FRASER and house plans don’t seem like a natural fit, but the Bureau of Labor Statistics Bulletin by Leifur Magnusson, Housing by Employers in the United States: Bulletin of the United States Bureau of Labor Statistics, No. 263, makes the connection quite nicely. This 1920 document examines employee housing provided by corporations in the early twentieth century. It also explores employer motivations for providing housing for workers, types of industries that furnish company housing, and costs involved in building and occupying such housing. In addition to this analysis, Magnusson also provides actual floor plans of company houses throughout the country.

staffpicks_companyhousing

Magnusson, Leifur. Housing by Employers in the United States: Bulletin of the United States Bureau of Labor Statistics, No. 263. Washington, DC: Government Publishing Office, 1920, p. 88.

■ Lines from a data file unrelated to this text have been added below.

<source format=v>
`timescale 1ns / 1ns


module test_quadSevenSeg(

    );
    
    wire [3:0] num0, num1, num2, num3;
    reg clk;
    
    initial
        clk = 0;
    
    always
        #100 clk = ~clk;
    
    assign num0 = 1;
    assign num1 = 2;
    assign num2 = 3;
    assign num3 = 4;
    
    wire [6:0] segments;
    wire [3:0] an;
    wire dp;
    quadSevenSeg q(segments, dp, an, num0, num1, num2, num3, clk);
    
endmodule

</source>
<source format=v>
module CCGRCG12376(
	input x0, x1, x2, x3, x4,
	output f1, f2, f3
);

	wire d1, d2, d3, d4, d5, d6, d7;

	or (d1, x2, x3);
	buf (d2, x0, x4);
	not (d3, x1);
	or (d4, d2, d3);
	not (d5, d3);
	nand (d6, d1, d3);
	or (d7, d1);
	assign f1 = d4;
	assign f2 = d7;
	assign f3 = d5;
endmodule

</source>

The floor plans reflect how families lived, how society viewed the homes, and what conveniences were considered essential.[1] Since these houses were provided by employers, they also reveal a great deal about how corporations viewed workers and their place in society. Company towns ranged from model developments that went beyond life’s basic necessities and included schools, libraries, and houses with modern conveniences to bare, dismal communities that provided shelter and little else.[2]

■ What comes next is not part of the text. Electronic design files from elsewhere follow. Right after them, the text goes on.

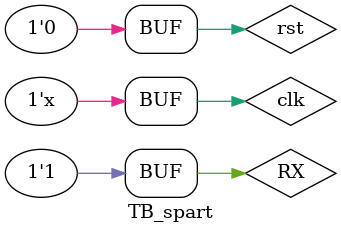
<source format=v>
`timescale 1ns / 1ps


module TB_spart;

	// Inputs
	reg clk;
	reg rst;
	reg RX;

	// Outputs
	wire txd;

	// Instantiate the Unit Under Test (UUT)
	top_level uut (
		.clk(clk), 
		.rst(rst), 
		.txd(txd), 
		.rxd(RX)
	);


initial
begin
clk = 0;
rst = 1;
RX = 1;

#40 rst = 0;

#6500;
RX = 0;		


#26077;
RX = 1;		

#26077;
RX = 0;		

#26077;
RX = 1;

#26077;
RX = 0;

#26077;
RX = 1;

#26077;
RX = 0;		

#26077;
RX = 1;		

#26077;
RX = 0;
	
#26077;
RX = 1;	


// Next Read command
#6500000;
RX = 0;		


#26077;
RX = 0;		

#26077;
RX = 1;		

#26077;
RX = 0;

#26077;
RX = 1;

#26077;
RX = 0;

#26077;
RX = 1;		

#26077;
RX = 0;		

#26077;
RX = 1;
	
#26077;
RX = 1;	


// Next Read command
#6500000;
RX = 0;		


#26077;
RX = 0;		

#26077;
RX = 1;		

#26077;
RX = 0;

#26077;
RX = 1;

#26077;
RX = 0;

#26077;
RX = 1;		

#26077;
RX = 0;		

#26077;
RX = 1;
	
#26077;
RX = 1;	


// Next Read command
#6500000;
RX = 0;		


#26077;
RX = 0;		

#26077;
RX = 1;		

#26077;
RX = 0;

#26077;
RX = 1;

#26077;
RX = 0;

#26077;
RX = 1;		

#26077;
RX = 0;		

#26077;
RX = 1;
	
#26077;
RX = 1;	

// End of 32-bit data sent


// Another READ

#65000;
RX = 0;		


#26077;
RX = 0;		

#26077;
RX = 0;		

#26077;
RX = 1;

#26077;
RX = 0;

#26077;
RX = 1;

#26077;
RX = 0;		

#26077;
RX = 1;		

#26077;
RX = 0;
	
#26077;
RX = 1;	


// Next Read command
#6500000;
RX = 0;		


#26077;
RX = 1;		

#26077;
RX = 1;		

#26077;
RX = 0;

#26077;
RX = 1;

#26077;
RX = 0;

#26077;
RX = 1;		

#26077;
RX = 0;		

#26077;
RX = 1;
	
#26077;
RX = 1;	


// Next Read command
#6500000;
RX = 0;		


#26077;
RX = 1;		

#26077;
RX = 1;		

#26077;
RX = 0;

#26077;
RX = 1;

#26077;
RX = 0;

#26077;
RX = 1;		

#26077;
RX = 0;		

#26077;
RX = 1;
	
#26077;
RX = 1;	


// Next Read command
#6500000;
RX = 0;		


#26077;
RX = 1;		

#26077;
RX = 1;		

#26077;
RX = 0;

#26077;
RX = 1;

#26077;
RX = 0;

#26077;
RX = 1;		

#26077;
RX = 0;		

#26077;
RX = 1;
	
#26077;
RX = 1;	

// End of 32-bit data sent




// Next set of 8-byte data

#6500000;
RX = 0;		


#26077;
RX = 1;		

#26077;
RX = 0;		

#26077;
RX = 1;

#26077;
RX = 0;

#26077;
RX = 1;

#26077;
RX = 0;		

#26077;
RX = 1;		

#26077;
RX = 0;
	
#26077;
RX = 1;	


// Next Read command
#6500000;
RX = 0;		


#26077;
RX = 0;		

#26077;
RX = 1;		

#26077;
RX = 0;

#26077;
RX = 1;

#26077;
RX = 0;

#26077;
RX = 1;		

#26077;
RX = 0;		

#26077;
RX = 1;
	
#26077;
RX = 1;	


// Next Read command
#6500000;
RX = 0;		


#26077;
RX = 0;		

#26077;
RX = 1;		

#26077;
RX = 0;

#26077;
RX = 1;

#26077;
RX = 0;

#26077;
RX = 1;		

#26077;
RX = 0;		

#26077;
RX = 1;
	
#26077;
RX = 1;	


// Next Read command
#6500000;
RX = 0;		


#26077;
RX = 0;		

#26077;
RX = 1;		

#26077;
RX = 0;

#26077;
RX = 1;

#26077;
RX = 0;

#26077;
RX = 1;		

#26077;
RX = 0;		

#26077;
RX = 1;
	
#26077;
RX = 1;	

// End of 32-bit data sent


// Another READ

#65000;
RX = 0;		


#26077;
RX = 0;		

#26077;
RX = 0;		

#26077;
RX = 1;

#26077;
RX = 0;

#26077;
RX = 1;

#26077;
RX = 0;		

#26077;
RX = 1;		

#26077;
RX = 0;
	
#26077;
RX = 1;	


// Next Read command
#6500000;
RX = 0;		


#26077;
RX = 1;		

#26077;
RX = 1;		

#26077;
RX = 0;

#26077;
RX = 1;

#26077;
RX = 0;

#26077;
RX = 1;		

#26077;
RX = 0;		

#26077;
RX = 1;
	
#26077;
RX = 1;	


// Next Read command
#6500000;
RX = 0;		


#26077;
RX = 1;		

#26077;
RX = 1;		

#26077;
RX = 0;

#26077;
RX = 1;

#26077;
RX = 0;

#26077;
RX = 1;		

#26077;
RX = 0;		

#26077;
RX = 1;
	
#26077;
RX = 1;	


// Next Read command
#6500000;
RX = 0;		


#26077;
RX = 1;		

#26077;
RX = 1;		

#26077;
RX = 0;

#26077;
RX = 1;

#26077;
RX = 0;

#26077;
RX = 1;		

#26077;
RX = 0;		

#26077;
RX = 1;
	
#26077;
RX = 1;	

// End of 32-bit data sent



end

always 
#5 clk = ~clk;
      
endmodule


</source>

Company housing dots American landscape even today as historical neighborhoods or modern communities. For example, the Pullman neighborhood in Chicago, Illinois was developed for the employees of the Pullman Palace Car Company and Hershey, Pennsylvania was a planned community for the Hershey family and workers. Both of these are included in the BLS survey. Facebook’s Anton Menlo development in Menlo Park, California, is a recent example of company housing. Magnusson’s survey of company housing in two industries (mining and manufacturing) provides valuable insight into the creation of these important features in the American landscape. Elements in this report appeal to economists, economic historians, architects, cultural historians, and researchers interested in historic buildings and company towns.

[1] For a more thorough discussion of domestic architecture and American life, see Wright, Gwendolyn. Building the Dream: A Social History of Housing in America. First edition. New York: Pantheon, 1981. 

[2]Garner, John. The Company Town: Architecture and Society in the Early Industrial Age. New York: Oxford University Press, 1992.